Fr. Kelvin Holdsworth, Provost of St. Mary‘s Episcopal (Anglican) Cathedral, Glasgow, gives here his up-dated version of the debacle that has ensued after recent debates on Sexuality in the Presbyterian Church of Scotland (S.P.C.). The outcome is puzzling, to say the least. While delivering the statement that the theology of the Scottish Presbyterian Church remains – that Marriage is only for one man to one woman – there may be an opportunity for liberal congregations to elect a gay minister in a same-sex relationship.

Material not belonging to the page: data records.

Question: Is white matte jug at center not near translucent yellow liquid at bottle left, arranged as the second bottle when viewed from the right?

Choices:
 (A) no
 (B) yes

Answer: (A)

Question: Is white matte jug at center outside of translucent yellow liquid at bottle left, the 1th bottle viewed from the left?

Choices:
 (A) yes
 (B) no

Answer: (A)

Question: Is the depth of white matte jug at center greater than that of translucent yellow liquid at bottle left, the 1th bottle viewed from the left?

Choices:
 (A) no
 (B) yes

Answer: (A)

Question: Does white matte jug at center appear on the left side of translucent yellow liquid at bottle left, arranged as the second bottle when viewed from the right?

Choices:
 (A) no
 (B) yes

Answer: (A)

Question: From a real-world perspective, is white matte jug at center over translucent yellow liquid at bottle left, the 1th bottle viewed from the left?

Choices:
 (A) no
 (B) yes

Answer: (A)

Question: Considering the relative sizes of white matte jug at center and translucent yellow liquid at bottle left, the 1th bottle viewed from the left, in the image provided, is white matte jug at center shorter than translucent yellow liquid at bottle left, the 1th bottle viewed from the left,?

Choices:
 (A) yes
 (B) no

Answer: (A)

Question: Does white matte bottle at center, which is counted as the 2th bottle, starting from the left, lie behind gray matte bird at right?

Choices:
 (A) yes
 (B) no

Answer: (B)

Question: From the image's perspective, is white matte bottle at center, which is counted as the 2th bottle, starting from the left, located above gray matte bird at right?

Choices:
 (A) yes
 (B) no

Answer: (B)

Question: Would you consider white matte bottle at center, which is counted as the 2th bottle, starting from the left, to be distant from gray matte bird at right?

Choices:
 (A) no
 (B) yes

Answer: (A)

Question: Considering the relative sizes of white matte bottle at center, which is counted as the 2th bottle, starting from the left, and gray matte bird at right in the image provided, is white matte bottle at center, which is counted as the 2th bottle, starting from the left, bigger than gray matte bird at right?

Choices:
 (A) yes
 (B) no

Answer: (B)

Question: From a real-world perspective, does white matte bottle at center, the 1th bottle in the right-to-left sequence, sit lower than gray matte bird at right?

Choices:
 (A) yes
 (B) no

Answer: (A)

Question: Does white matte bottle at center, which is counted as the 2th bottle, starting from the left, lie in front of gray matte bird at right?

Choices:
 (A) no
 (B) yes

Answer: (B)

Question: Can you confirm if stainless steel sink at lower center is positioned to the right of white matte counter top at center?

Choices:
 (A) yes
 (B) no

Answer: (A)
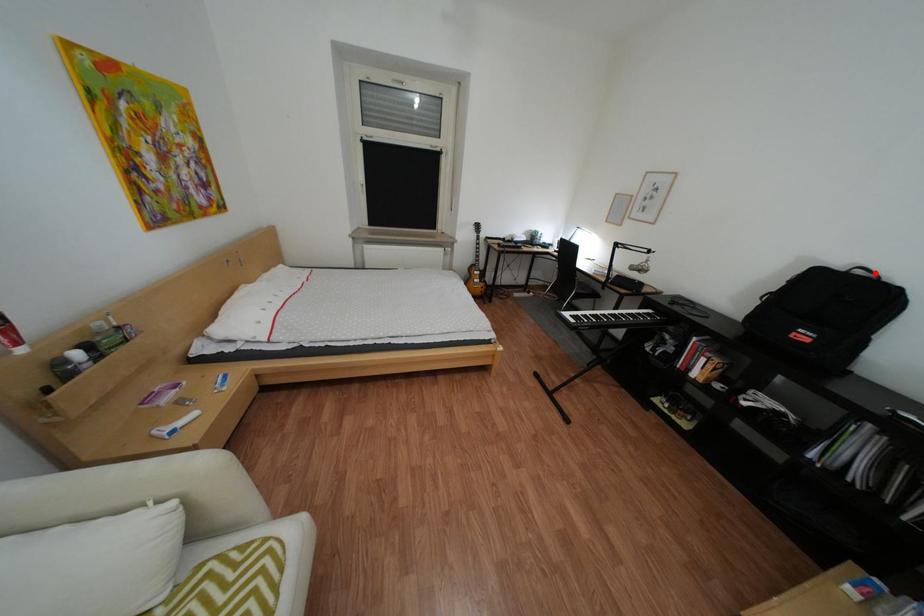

This is the same sort of ‘double-think’ employed by the Church of England, when it treated the ordination of women perhaps the opposite way around – theologically accommodating the ordination of women as clergy, but allowing congregations to opt out and providing them with P.E.V.s -Provisional Episcopal Oversight by Bishops who did/do not ‘believe in Women’s Ordination.
If anything, the C.of E.’s departure from what might be called ‘catholic order’ – allowing for structured departure from canonical, ecclesial, theology and order on the collegiality of its bishops, could be considered a more serious departure from tradition than the fact that the Church now allowed for the ordination of women. No longer were/are the Bishops in the Church of England united in theology and praxis on this important issue.
That be as it may, The Presbyterians in Scotland appear to be set in the same twin-track – maintaining a particular theology of Marriage, while yet allowing for a departure from that stance on the issue of Gay clergy. It is in such dichotomies that Christians are open to the accusation of ‘double-standards’, something that fits ill with cohesive polity in the Church. What is really needed is an up-to-date cohesive understanding on the moral authenticity of monogamous same-sex relationships – not least in the ministry of the Church.
Both the Church of Scotland and the Church of England seem to be be moving towards what once was called ‘Congregationalism’ – as opposed to being centrally governed. This seems particularly odd, when considering the initial push of the Church of England towards the imposition of the once touted ‘Covenant’ Relationship. Seemingly, what needs to be unified within the Church is its inclusive application of the Gospel to ALL.